• _REQUEST_
Can the data below be set down again exactly, line for line?
---- MATERIAL FOR THIS TASK
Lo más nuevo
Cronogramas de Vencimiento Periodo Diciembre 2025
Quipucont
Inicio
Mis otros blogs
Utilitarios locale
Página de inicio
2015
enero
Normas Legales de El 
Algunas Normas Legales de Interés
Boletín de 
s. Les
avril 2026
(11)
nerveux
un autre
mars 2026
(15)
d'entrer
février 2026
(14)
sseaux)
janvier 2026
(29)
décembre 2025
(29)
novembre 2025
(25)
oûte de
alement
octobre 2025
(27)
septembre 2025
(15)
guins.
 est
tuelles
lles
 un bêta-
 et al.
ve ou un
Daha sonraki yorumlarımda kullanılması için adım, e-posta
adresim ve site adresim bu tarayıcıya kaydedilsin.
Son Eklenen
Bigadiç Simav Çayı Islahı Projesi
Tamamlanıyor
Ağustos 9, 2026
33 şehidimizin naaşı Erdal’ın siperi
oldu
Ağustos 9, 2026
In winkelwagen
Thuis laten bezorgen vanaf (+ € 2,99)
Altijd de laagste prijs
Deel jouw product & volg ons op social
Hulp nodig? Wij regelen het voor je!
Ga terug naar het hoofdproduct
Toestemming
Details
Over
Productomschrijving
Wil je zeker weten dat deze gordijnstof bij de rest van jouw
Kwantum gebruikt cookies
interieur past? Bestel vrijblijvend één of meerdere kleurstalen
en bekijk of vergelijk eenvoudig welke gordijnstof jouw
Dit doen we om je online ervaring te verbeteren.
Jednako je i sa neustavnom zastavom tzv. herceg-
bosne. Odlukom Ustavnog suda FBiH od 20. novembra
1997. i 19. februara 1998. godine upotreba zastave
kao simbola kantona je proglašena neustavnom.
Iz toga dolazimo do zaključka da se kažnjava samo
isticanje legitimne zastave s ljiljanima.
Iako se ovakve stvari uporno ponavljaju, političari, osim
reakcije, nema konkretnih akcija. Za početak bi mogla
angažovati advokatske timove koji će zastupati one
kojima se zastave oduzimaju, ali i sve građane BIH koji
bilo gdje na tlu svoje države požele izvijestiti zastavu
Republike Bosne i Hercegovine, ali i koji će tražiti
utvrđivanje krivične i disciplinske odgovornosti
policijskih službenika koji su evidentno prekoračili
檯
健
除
--------
• _TASK RESULT_
Lo más nuevo
Cronogramas de Vencimiento Periodo Diciembre 2025
Quipucont
Inicio
Mis otros blogs
Utilitarios locale
Página de inicio
2015
enero
Normas Legales de El 
Algunas Normas Legales de Interés
Boletín de 
s. Les
avril 2026
(11)
nerveux
un autre
mars 2026
(15)
d'entrer
février 2026
(14)
sseaux)
janvier 2026
(29)
décembre 2025
(29)
novembre 2025
(25)
oûte de
alement
octobre 2025
(27)
septembre 2025
(15)
guins.
 est
tuelles
lles
 un bêta-
 et al.
ve ou un
Daha sonraki yorumlarımda kullanılması için adım, e-posta
adresim ve site adresim bu tarayıcıya kaydedilsin.
Son Eklenen
Bigadiç Simav Çayı Islahı Projesi
Tamamlanıyor
Ağustos 9, 2026
33 şehidimizin naaşı Erdal’ın siperi
oldu
Ağustos 9, 2026
In winkelwagen
Thuis laten bezorgen vanaf (+ € 2,99)
Altijd de laagste prijs
Deel jouw product & volg ons op social
Hulp nodig? Wij regelen het voor je!
Ga terug naar het hoofdproduct
Toestemming
Details
Over
Productomschrijving
Wil je zeker weten dat deze gordijnstof bij de rest van jouw
Kwantum gebruikt cookies
interieur past? Bestel vrijblijvend één of meerdere kleurstalen
en bekijk of vergelijk eenvoudig welke gordijnstof jouw
Dit doen we om je online ervaring te verbeteren.
Jednako je i sa neustavnom zastavom tzv. herceg-
bosne. Odlukom Ustavnog suda FBiH od 20. novembra
1997. i 19. februara 1998. godine upotreba zastave
kao simbola kantona je proglašena neustavnom.
Iz toga dolazimo do zaključka da se kažnjava samo
isticanje legitimne zastave s ljiljanima.
Iako se ovakve stvari uporno ponavljaju, političari, osim
reakcije, nema konkretnih akcija. Za početak bi mogla
angažovati advokatske timove koji će zastupati one
kojima se zastave oduzimaju, ali i sve građane BIH koji
bilo gdje na tlu svoje države požele izvijestiti zastavu
Republike Bosne i Hercegovine, ali i koji će tražiti
utvrđivanje krivične i disciplinske odgovornosti
policijskih službenika koji su evidentno prekoračili
檯
健
除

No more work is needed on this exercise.